===== Information given
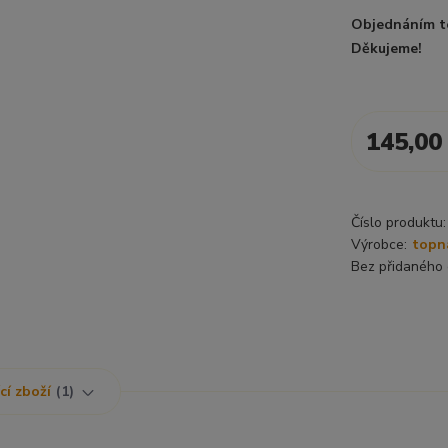
Objednáním t
Děkujeme!
145,00
Číslo produktu:
Výrobce:
topn
Bez přidaného 
cí zboží
1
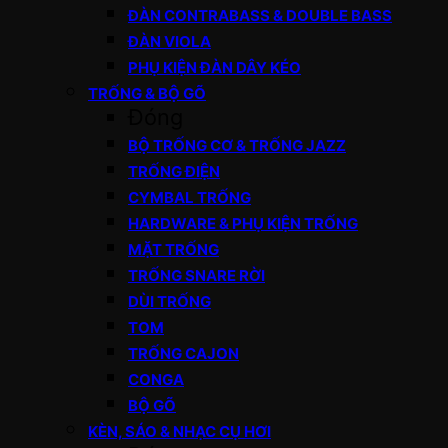
ĐÀN CONTRABASS & DOUBLE BASS
ĐÀN VIOLA
PHỤ KIỆN ĐÀN DÂY KÉO
TRỐNG & BỘ GÕ
Đóng
BỘ TRỐNG CƠ & TRỐNG JAZZ
TRỐNG ĐIỆN
CYMBAL TRỐNG
HARDWARE & PHỤ KIỆN TRỐNG
MẶT TRỐNG
TRỐNG SNARE RỜI
DÙI TRỐNG
TOM
TRỐNG CAJON
CONGA
BỘ GÕ
KÈN, SÁO & NHẠC CỤ HƠI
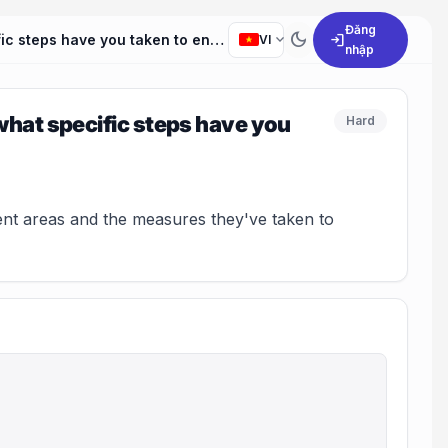
Đăng
dark_mode
expand_more
login
What is your most significant area of improvement and what specific steps have you taken to enhance this skill or trait?
VI
nhập
what specific steps have you
Hard
ent areas and the measures they've taken to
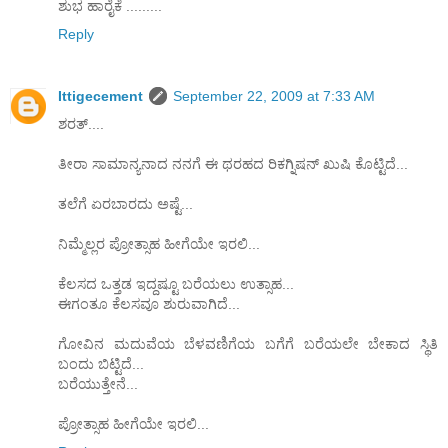
ಶುಭ ಹಾರೈಕೆ .........
Reply
Ittigecement
September 22, 2009 at 7:33 AM
ಶರತ್....
ತೀರಾ ಸಾಮಾನ್ಯನಾದ ನನಗೆ ಈ ಥರಹದ ರಿಕಗ್ನಿಷನ್ ಖುಷಿ ಕೊಟ್ಟಿದೆ...
ತಲೆಗೆ ಏರಬಾರದು ಅಷ್ಟೆ...
ನಿಮ್ಮೆಲ್ಲರ ಪ್ರೋತ್ಸಾಹ ಹೀಗೆಯೇ ಇರಲಿ...
ಕೆಲಸದ ಒತ್ತಡ ಇದ್ದಷ್ಟೂ ಬರೆಯಲು ಉತ್ಸಾಹ...
ಈಗಂತೂ ಕೆಲಸವೂ ಶುರುವಾಗಿದೆ...
ಗೋವಿನ ಮದುವೆಯ ಬೆಳವಣಿಗೆಯ ಬಗೆಗೆ ಬರೆಯಲೇ ಬೇಕಾದ ಸ್ಥಿತಿ
ಬಂದು ಬಿಟ್ಟಿದೆ...
ಬರೆಯುತ್ತೇನೆ...
ಪ್ರೋತ್ಸಾಹ ಹೀಗೆಯೇ ಇರಲಿ...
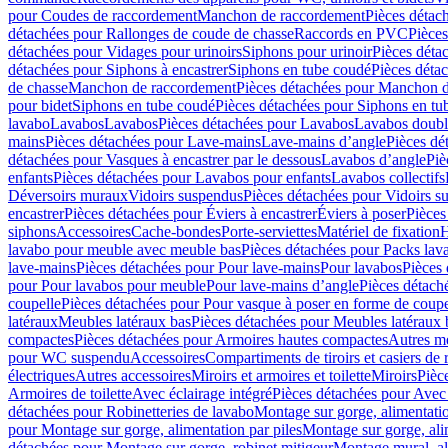
pour Coudes de raccordement
Manchon de raccordement
Pièces détac
détachées pour Rallonges de coude de chasse
Raccords en PVC
Pièce
détachées pour Vidages pour urinoirs
Siphons pour urinoir
Pièces déta
détachées pour Siphons à encastrer
Siphons en tube coudé
Pièces déta
de chasse
Manchon de raccordement
Pièces détachées pour Manchon 
pour bidet
Siphons en tube coudé
Pièces détachées pour Siphons en tu
lavabo
Lavabos
Lavabos
Pièces détachées pour Lavabos
Lavabos doubl
mains
Pièces détachées pour Lave-mains
Lave-mains d’angle
Pièces dé
détachées pour Vasques à encastrer par le dessous
Lavabos d’angle
Piè
enfants
Pièces détachées pour Lavabos pour enfants
Lavabos collectifs
Déversoirs muraux
Vidoirs suspendus
Pièces détachées pour Vidoirs s
encastrer
Pièces détachées pour Éviers à encastrer
Éviers à poser
Pièces
siphons
Accessoires
Cache-bondes
Porte-serviettes
Matériel de fixation
H
lavabo pour meuble avec meuble bas
Pièces détachées pour Packs la
lave-mains
Pièces détachées pour Pour lave-mains
Pour lavabos
Pièces
pour Pour lavabos pour meuble
Pour lave-mains d’angle
Pièces détach
coupelle
Pièces détachées pour Pour vasque à poser en forme de coupe
latéraux
Meubles latéraux bas
Pièces détachées pour Meubles latéraux 
compactes
Pièces détachées pour Armoires hautes compactes
Autres m
pour WC suspendu
Accessoires
Compartiments de tiroirs et casiers de
électriques
Autres accessoires
Miroirs et armoires et toilette
Miroirs
Pièc
Armoires de toilette
Avec éclairage intégré
Pièces détachées pour Avec 
détachées pour Robinetteries de lavabo
Montage sur gorge, alimentatio
pour Montage sur gorge, alimentation par piles
Montage sur gorge, ali
détachées pour Montage sur gorge, robinet mitigeur
Montage mural, al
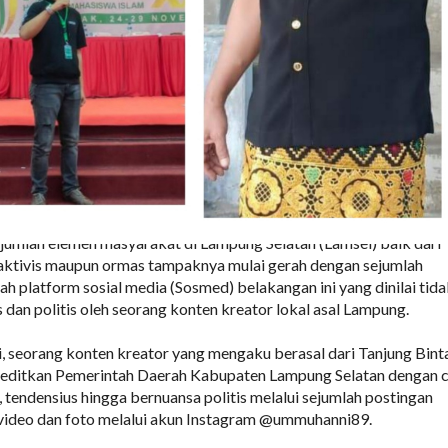
ejumlah elemen masyarakat di Lampung Selatan (Lamsel) baik dari
 aktivis maupun ormas tampaknya mulai gerah dengan sejumlah
ah platform sosial media (Sosmed) belakangan ini yang dinilai tid
s dan politis oleh seorang konten kreator lokal asal Lampung.
 seorang konten kreator yang mengaku berasal dari Tanjung Bint
kreditkan Pemerintah Daerah Kabupaten Lampung Selatan dengan 
, tendensius hingga bernuansa politis melalui sejumlah postingan
video dan foto melalui akun Instagram @ummuhanni89.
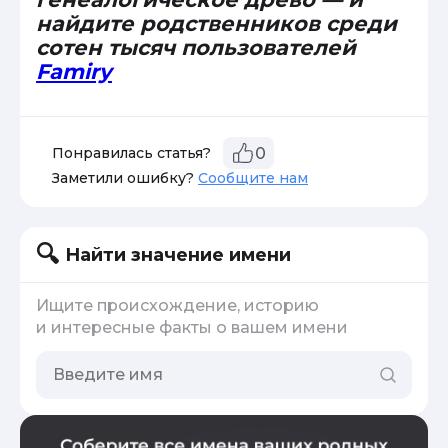
найдите родственников среди
сотен тысяч пользователей
Famiry
Понравилась статья?
0
Заметили ошибку?
Сообщите нам
Найти значение имени
Ищите происхождение, историю
и интересные факты о вашем имени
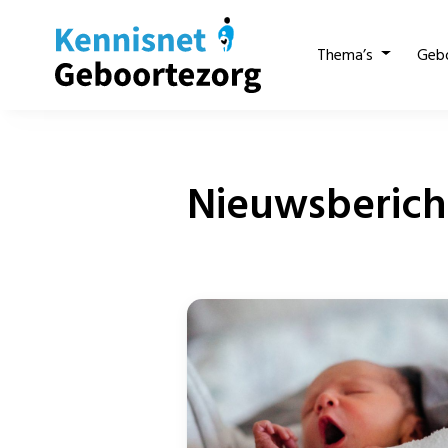
Thema’s
Geb
Nieuwsberich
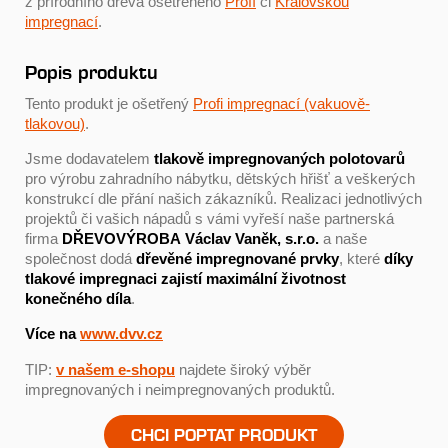
z přírodního dřeva ošetřeného
Profí
či
Královskou
impregnací
.
Popis produktu
Tento produkt je ošetřený
Profi impregnací (vakuově-
tlakovou)
.
Jsme dodavatelem
tlakově impregnovaných polotovarů
pro výrobu zahradního nábytku, dětských hřišť a veškerých
konstrukcí dle přání našich zákazníků. Realizaci jednotlivých
projektů či vašich nápadů s vámi vyřeší naše partnerská
firma
DŘEVOVÝROBA Václav Vaněk, s.r.o.
a naše
společnost dodá
dřevěné impregnované prvky
, které
díky
tlakové impregnaci zajistí maximální životnost
konečného díla
.
Více na
www.dvv.cz
TIP:
v našem e-shopu
najdete široký výběr
impregnovaných i neimpregnovaných produktů.
CHCI POPTAT PRODUKT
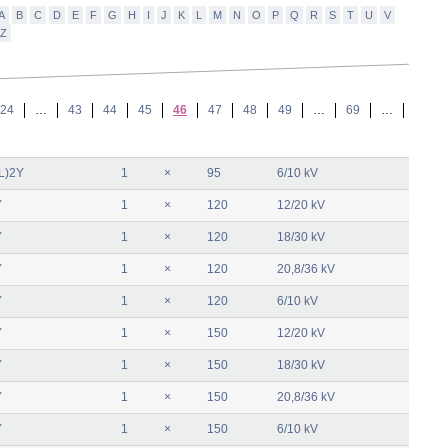
A
B
C
D
E
F
G
H
I
J
K
L
M
N
O
P
Q
R
S
T
U
V
Z
24
…
43
44
45
46
47
48
49
…
69
…
L)2Y
1
×
95
6/10 kV
Y
1
×
120
12/20 kV
Y
1
×
120
18/30 kV
Y
1
×
120
20,8/36 kV
Y
1
×
120
6/10 kV
Y
1
×
150
12/20 kV
Y
1
×
150
18/30 kV
Y
1
×
150
20,8/36 kV
Y
1
×
150
6/10 kV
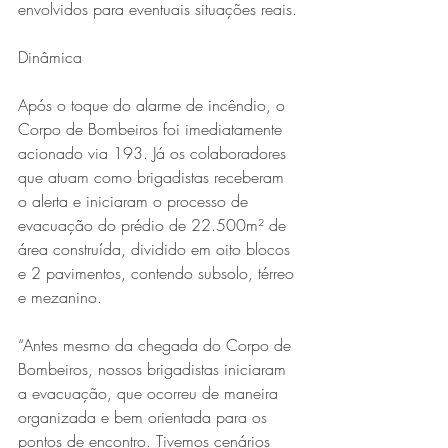
envolvidos para eventuais situações reais.
Dinâmica
Após o toque do alarme de incêndio, o 
Corpo de Bombeiros foi imediatamente 
acionado via 193. Já os colaboradores 
que atuam como brigadistas receberam 
o alerta e iniciaram o processo de 
evacuação do prédio de 22.500m² de 
área construída, dividido em oito blocos 
e 2 pavimentos, contendo subsolo, térreo 
e mezanino.
“Antes mesmo da chegada do Corpo de 
Bombeiros, nossos brigadistas iniciaram 
a evacuação, que ocorreu de maneira 
organizada e bem orientada para os 
pontos de encontro. Tivemos cenários 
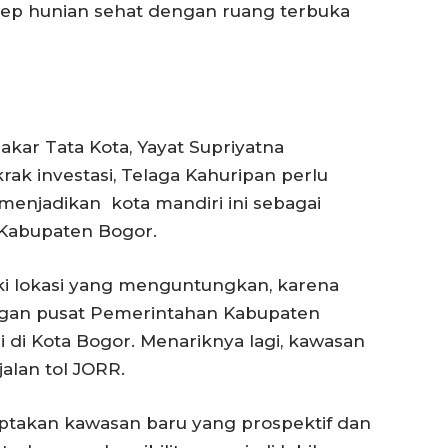
p hunian sehat dengan ruang terbuka
akar Tata Kota, Yayat Supriyatna
 investasi, Telaga Kahuripan perlu
enjadikan kota mandiri ini sebagai
 Kabupaten Bogor.
iki lokasi yang menguntungkan, karena
gan pusat Pemerintahan Kabupaten
 di Kota Bogor. Menariknya lagi, kawasan
jalan tol JORR.
ptakan kawasan baru yang prospektif dan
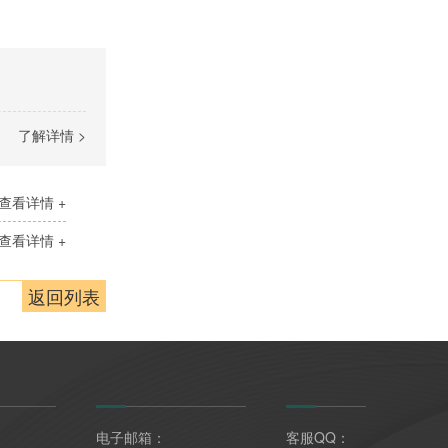
了解详情 >
查看详情 +
查看详情 +
返回列表
电子邮箱：
客服QQ：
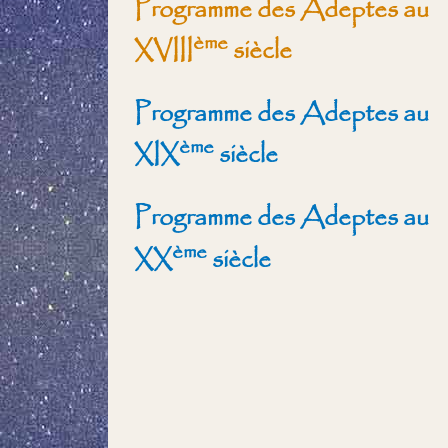
Programme des Adeptes au
ème
XVIII
siècle
Programme des Adeptes au
ème
XIX
siècle
Programme des Adeptes au
ème
XX
siècle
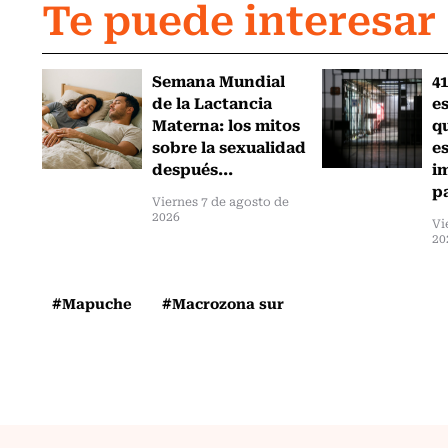
Te puede interesar
Semana Mundial
41
de la Lactancia
es
Materna: los mitos
q
sobre la sexualidad
e
después...
i
pa
Viernes 7 de agosto de
2026
Vi
20
#Mapuche
#Macrozona sur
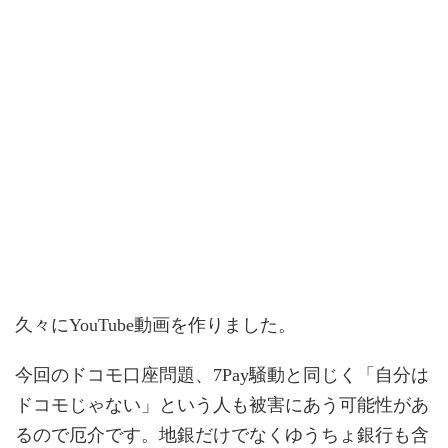
久々にYouTube動画を作りました。
今回のドコモ口座問題、7Pay騒動と同じく「自分は
ドコモじゃない」という人も被害にあう可能性があ
るので厄介です。地銀だけでなくゆうちょ銀行も含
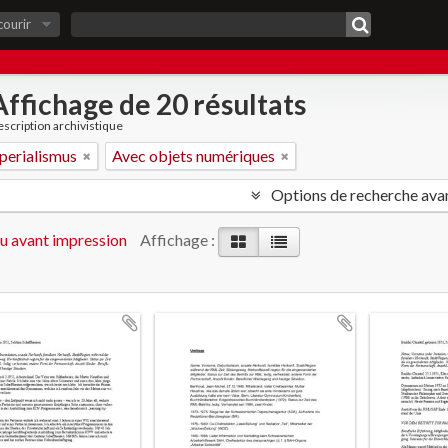
courir
Affichage de 20 résultats
scription archivistique
perialismus
Avec objets numériques
Options de recherche ava
u avant impression
Affichage :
==========
Task brief >> Go through the material and copy out every line with "impregnací" in it.

Task solution >>
impregnací
Profi impregnací (vakuově-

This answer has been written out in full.